**COSA FARE**
Estrai per intero il brano sulla previdenza complementare, riproducendolo parola per parola senza alcuna modifica.

**IL BRANO**
—————
Altra variabile determinante per l’entità del proprio montante contributivo è poi ovviamente il rendimento, che a sua volta dipende dalla tipologia di linea di investimento scelta dall’aderente. Una maggiore esposizione all’equity consente generalmente di ottenere maggiori ritorni soprattutto su orizzonti temporali di più lungo periodo, ossia quelli che caratterizzano il risparmio previdenziale, che permettono altresì di sopportare un maggior grado di rischio. Tuttavia, tra gli aderenti restano predominanti i profili con una quota azionaria bassa o addirittura nulla, sebbene negli ultimi anni si stia assistendo a una progressiva riduzione del peso delle linee garantite a favore di profili più rischiosi soprattutto tra i più giovani. 

Appare evidente, dunque, come sia necessario dare nuovo impulso al secondo pilastro pensionistico e anche a livello internazionale, alla luce delle preoccupazioni legate ai trend demografici, diversi paesi intendono riformare il sistema previdenziale privato attraverso interventi volti a favorire una maggiore partecipazione con l’introduzione di meccanismi di adesione automatica. 

 

Proposte per il rilancio dei fondi pensione italiani 

In Italia, sono da tempo sul tavolo diverse proposte finalizzate a rilanciare la previdenza complementare, tramite iniziative lungo tre principali filoni: incentivare le adesioni, aumentare la contribuzione degli iscritti, mettere a punto nuove regole su fiscalità e investimenti dei fondi pensione. La COVIP, in particolare, ha anche di recente sottolineato come sia auspicabile l’introduzione di meccanismi che rendano più automatica la partecipazione, come nuovi semestri di silenzio-assenso e/o l’iscrizione automatica (con possibilità di ripensamento) in cui l’aderente venga guidato verso soluzioni adeguate rispetto alle sue esigenze e caratteristiche. Per ovviare al problema dell’allocazione subottimale degli investimenti dei portafogli previdenziali una soluzione, in linea alle best practice internazionali e alle raccomandazioni OCSE, è invece rappresentata dall’individuazione a livello normativo come scelta di default di una linea risultante dall’utilizzo di un modello life-cycle, in cui l’iscritto viene collocato nei diversi comparti in maniera dinamica, con l’obiettivo di ottimizzarne il profilo rischio-rendimento seguendo le fasi del ciclo di vita.
—————
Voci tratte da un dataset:
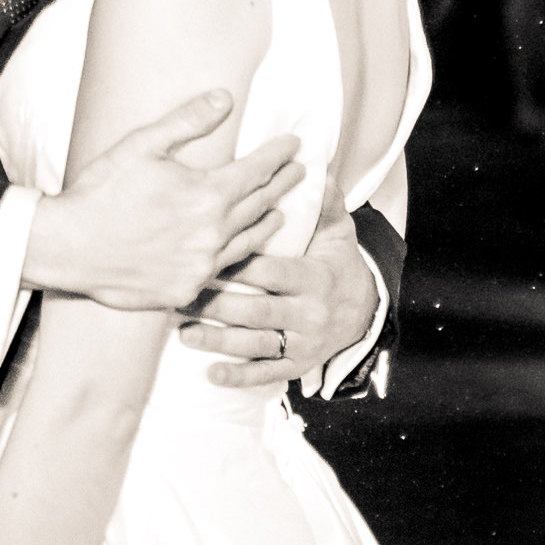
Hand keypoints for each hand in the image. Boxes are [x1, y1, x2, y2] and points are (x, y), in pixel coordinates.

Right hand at [23, 92, 301, 311]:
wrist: (68, 246)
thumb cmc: (102, 191)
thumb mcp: (142, 144)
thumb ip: (188, 122)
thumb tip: (224, 98)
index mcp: (207, 195)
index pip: (258, 171)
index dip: (279, 155)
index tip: (295, 145)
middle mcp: (212, 234)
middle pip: (260, 205)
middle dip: (282, 185)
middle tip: (298, 173)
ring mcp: (201, 266)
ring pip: (248, 243)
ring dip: (267, 224)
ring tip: (279, 213)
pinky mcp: (186, 290)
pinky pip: (221, 271)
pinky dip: (236, 256)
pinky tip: (238, 250)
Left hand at [182, 210, 370, 388]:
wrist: (363, 311)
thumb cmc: (337, 263)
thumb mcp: (338, 231)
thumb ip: (324, 202)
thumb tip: (314, 168)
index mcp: (315, 278)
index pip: (273, 272)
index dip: (240, 267)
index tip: (206, 259)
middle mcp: (310, 313)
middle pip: (257, 310)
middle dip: (217, 305)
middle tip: (181, 296)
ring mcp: (303, 343)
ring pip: (256, 344)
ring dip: (218, 341)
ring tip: (183, 332)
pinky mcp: (296, 365)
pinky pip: (266, 374)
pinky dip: (239, 376)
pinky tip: (211, 374)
—————
**LA TUA RISPOSTA**
Altra variabile determinante per l’entità del proprio montante contributivo è poi ovviamente il rendimento, che a sua volta dipende dalla tipologia di linea di investimento scelta dall’aderente. Una maggiore esposizione all’equity consente generalmente di ottenere maggiori ritorni soprattutto su orizzonti temporali di più lungo periodo, ossia quelli che caratterizzano il risparmio previdenziale, che permettono altresì di sopportare un maggior grado di rischio. Tuttavia, tra gli aderenti restano predominanti i profili con una quota azionaria bassa o addirittura nulla, sebbene negli ultimi anni si stia assistendo a una progressiva riduzione del peso delle linee garantite a favore di profili più rischiosi soprattutto tra i più giovani. 

Appare evidente, dunque, come sia necessario dare nuovo impulso al secondo pilastro pensionistico e anche a livello internazionale, alla luce delle preoccupazioni legate ai trend demografici, diversi paesi intendono riformare il sistema previdenziale privato attraverso interventi volti a favorire una maggiore partecipazione con l’introduzione di meccanismi di adesione automatica. 

 

Proposte per il rilancio dei fondi pensione italiani 

In Italia, sono da tempo sul tavolo diverse proposte finalizzate a rilanciare la previdenza complementare, tramite iniziative lungo tre principali filoni: incentivare le adesioni, aumentare la contribuzione degli iscritti, mettere a punto nuove regole su fiscalità e investimenti dei fondi pensione. La COVIP, in particolare, ha anche di recente sottolineato come sia auspicabile l’introduzione di meccanismi che rendano più automatica la partecipazione, come nuovi semestri di silenzio-assenso e/o l’iscrizione automatica (con possibilità di ripensamento) in cui l’aderente venga guidato verso soluzioni adeguate rispetto alle sue esigenze e caratteristiche. Per ovviare al problema dell’allocazione subottimale degli investimenti dei portafogli previdenziali una soluzione, in linea alle best practice internazionali e alle raccomandazioni OCSE, è invece rappresentata dall’individuazione a livello normativo come scelta di default di una linea risultante dall’utilizzo di un modello life-cycle, in cui l’iscritto viene collocato nei diversi comparti in maniera dinamica, con l’obiettivo di ottimizzarne il profilo rischio-rendimento seguendo le fasi del ciclo di vita.